*TRY IT*
The output must be the data, printed exactly as written.
=== AVAILABLE DATA ===
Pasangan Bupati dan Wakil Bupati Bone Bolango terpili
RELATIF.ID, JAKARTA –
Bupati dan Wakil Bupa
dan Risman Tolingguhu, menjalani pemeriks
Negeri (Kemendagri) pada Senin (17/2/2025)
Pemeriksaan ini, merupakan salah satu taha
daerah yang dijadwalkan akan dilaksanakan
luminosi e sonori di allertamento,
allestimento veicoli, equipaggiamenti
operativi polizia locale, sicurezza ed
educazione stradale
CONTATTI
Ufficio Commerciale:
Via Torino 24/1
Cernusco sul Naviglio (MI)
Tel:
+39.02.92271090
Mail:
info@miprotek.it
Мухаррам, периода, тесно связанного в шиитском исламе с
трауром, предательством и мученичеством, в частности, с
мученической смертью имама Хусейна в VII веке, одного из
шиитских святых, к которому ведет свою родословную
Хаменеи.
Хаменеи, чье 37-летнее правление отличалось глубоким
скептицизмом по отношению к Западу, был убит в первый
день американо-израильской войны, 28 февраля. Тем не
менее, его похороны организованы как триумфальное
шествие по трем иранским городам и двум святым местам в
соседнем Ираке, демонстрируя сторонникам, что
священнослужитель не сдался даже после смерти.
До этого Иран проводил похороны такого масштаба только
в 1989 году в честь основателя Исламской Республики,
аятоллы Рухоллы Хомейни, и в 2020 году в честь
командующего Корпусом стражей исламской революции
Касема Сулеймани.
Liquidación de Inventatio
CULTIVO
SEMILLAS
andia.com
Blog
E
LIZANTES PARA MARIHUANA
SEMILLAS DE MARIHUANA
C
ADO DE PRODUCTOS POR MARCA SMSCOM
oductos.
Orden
===
*OUTPUT OF THE TASK*
Pasangan Bupati dan Wakil Bupati Bone Bolango terpili
RELATIF.ID, JAKARTA –
Bupati dan Wakil Bupa
dan Risman Tolingguhu, menjalani pemeriks
Negeri (Kemendagri) pada Senin (17/2/2025)
Pemeriksaan ini, merupakan salah satu taha
daerah yang dijadwalkan akan dilaksanakan
luminosi e sonori di allertamento,
allestimento veicoli, equipaggiamenti
operativi polizia locale, sicurezza ed
educazione stradale
CONTATTI
Ufficio Commerciale:
Via Torino 24/1
Cernusco sul Naviglio (MI)
Tel:
+39.02.92271090
Mail:
info@miprotek.it
Мухаррам, периода, тесно связанного в шиитском исламе с
трауром, предательством и мученичеством, в частности, с
мученической смертью имама Хусейна в VII веке, одного из
шиитских святых, к которому ведет свою родословную
Хаменеи.
Хаменеи, чье 37-летнее правление отличалось глубоким
скептицизмом по отношению к Западу, был убит в первый
день американо-израильской войны, 28 февраля. Тем не
менее, его похороны организованы как триумфальное
шествие по трем иранским городам и двум святым местам в
соседнем Ираке, демонстрируя сторонникам, что
священнослужитель не сдался даже после смерти.
До этого Иран проводил похороны такого масштаба только
в 1989 году в честь основателя Исламской Республики,
аятоллы Рухоллы Хомейни, и в 2020 году в честь
командующего Корпусом стражей исламской революции
Касема Сулеймани.
Liquidación de Inventatio
CULTIVO
SEMILLAS
andia.com
Blog
E
LIZANTES PARA MARIHUANA
SEMILLAS DE MARIHUANA
C
ADO DE PRODUCTOS POR MARCA SMSCOM
oductos.
Orden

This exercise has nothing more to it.